* **課題文**
October 1, 1998 Vol. 339 No. 14
脂肪細胞分化の遺伝的制御因子の変異に関連した肥満
OBESITY ASSOCIATED WITH A MUTATION IN A GENETIC REGULATOR OF ADIPOCYTE DIFFERENTIATION
M. RISTOW, D. MÜLLER-WIELAND, A. PFEIFFER, W. KRONE, AND C.R. KAHN
肥満にいたる遺伝的因子の証拠は増加しているが,関与する正確な遺伝子は明らかにされていない.ペルオキシソーム・増殖因子活性化受容体γ2(PPARγ2)は,脂肪細胞の分化において重要な役割を果たしている転写因子であり,したがって,この因子の遺伝子変異は人々を肥満になりやすくする可能性がある.
われわれは,肥満被験者(body-mass index[体重(kg)を身長(m)の二乗で除したもの]が 29 以上の人として定義する)121 人を含む非血縁のドイツ人被験者 358 人を調べた.特異的エンドヌクレアーゼ消化と組み合せたポリメラーゼ連鎖反応に基づくアッセイを用いて,蛋白の転写活性の負の制御をする 114 位でのセリンのリン酸化部位またはその近傍での PPARγ2 遺伝子変異の有無について,これらの被験者を評価した.同定された変異の活性は,マウス線維芽細胞でのレトロウイルス・トランスフェクションおよび過剰発現によって分析した.
肥満被験者 121 人中 4 人が,PPARγ2 の遺伝子にミスセンス変異を有し,115 位でプロリンがグルタミンに置換していたのに対し,通常体重の健常被験者 237 人に変異は認められなかった(p = 0.01).変異対立遺伝子を有する被験者は全員著しい肥満で,body-mass index が 37.9~47.3 であったのに対し,その他の肥満被験者では平均 33.6 であった.マウス線維芽細胞で変異遺伝子を過剰発現させると,114 位でのセリンのリン酸化が欠損している蛋白が産生されるほか,細胞の脂肪細胞への分化が促進され,トリグリセリドの細胞内蓄積量が野生型 PPARγ2 よりも増大した.これらの影響は,Ser114 のリン酸化部位で直接作製した in vitro 変異の影響と同様であった.
PPARγ2 における Pro115Gln 変異は,脂肪細胞の分化を加速し,肥満を引き起す可能性がある.

* **データ**
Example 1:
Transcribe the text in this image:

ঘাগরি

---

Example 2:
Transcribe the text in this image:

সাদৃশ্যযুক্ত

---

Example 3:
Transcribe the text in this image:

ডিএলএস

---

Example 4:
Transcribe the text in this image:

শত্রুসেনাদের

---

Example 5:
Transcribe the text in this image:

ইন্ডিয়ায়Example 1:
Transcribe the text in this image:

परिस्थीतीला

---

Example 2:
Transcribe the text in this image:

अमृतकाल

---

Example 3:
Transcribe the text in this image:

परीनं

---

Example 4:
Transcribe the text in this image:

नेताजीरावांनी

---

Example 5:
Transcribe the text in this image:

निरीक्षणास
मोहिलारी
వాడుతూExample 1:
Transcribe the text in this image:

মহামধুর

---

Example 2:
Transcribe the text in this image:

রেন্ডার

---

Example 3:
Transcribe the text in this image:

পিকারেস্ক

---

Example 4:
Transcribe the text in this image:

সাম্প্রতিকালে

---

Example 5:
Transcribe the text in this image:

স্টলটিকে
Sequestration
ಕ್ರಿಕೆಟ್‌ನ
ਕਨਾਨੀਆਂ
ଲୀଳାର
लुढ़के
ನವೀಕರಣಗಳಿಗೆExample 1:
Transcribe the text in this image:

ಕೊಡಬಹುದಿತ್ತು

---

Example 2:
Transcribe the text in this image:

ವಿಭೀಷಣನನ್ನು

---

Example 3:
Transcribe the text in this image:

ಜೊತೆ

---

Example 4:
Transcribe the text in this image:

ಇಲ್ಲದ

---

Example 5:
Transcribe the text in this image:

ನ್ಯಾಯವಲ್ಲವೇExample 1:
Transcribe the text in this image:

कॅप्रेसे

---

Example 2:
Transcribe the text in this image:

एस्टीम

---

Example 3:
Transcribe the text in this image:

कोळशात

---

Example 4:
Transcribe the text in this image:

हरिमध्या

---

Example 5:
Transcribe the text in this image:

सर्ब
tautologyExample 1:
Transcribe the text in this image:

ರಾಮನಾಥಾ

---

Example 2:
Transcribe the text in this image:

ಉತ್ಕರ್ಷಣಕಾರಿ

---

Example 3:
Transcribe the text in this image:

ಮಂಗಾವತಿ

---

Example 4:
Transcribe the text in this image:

* **課題**
課題文のうち「肥満被験者 121 人中」から「in vitro 変異の影響と同様であった.」まで(両端を含む)を引用せよ。 エントリはこの作業には関与しない。

* **解答**
肥満被験者 121 人中 4 人が,PPARγ2 の遺伝子にミスセンス変異を有し,115 位でプロリンがグルタミンに置換していたのに対し,通常体重の健常被験者 237 人に変異は認められなかった(p = 0.01).変異対立遺伝子を有する被験者は全員著しい肥満で,body-mass index が 37.9~47.3 であったのに対し,その他の肥満被験者では平均 33.6 であった.マウス線維芽細胞で変異遺伝子を過剰発現させると,114 位でのセリンのリン酸化が欠損している蛋白が産生されるほか,細胞の脂肪細胞への分化が促進され,トリグリセリドの細胞内蓄積量が野生型 PPARγ2 よりも増大した.これらの影響は,Ser114 のリン酸化部位で直接作製した in vitro 変異の影響と同様であった.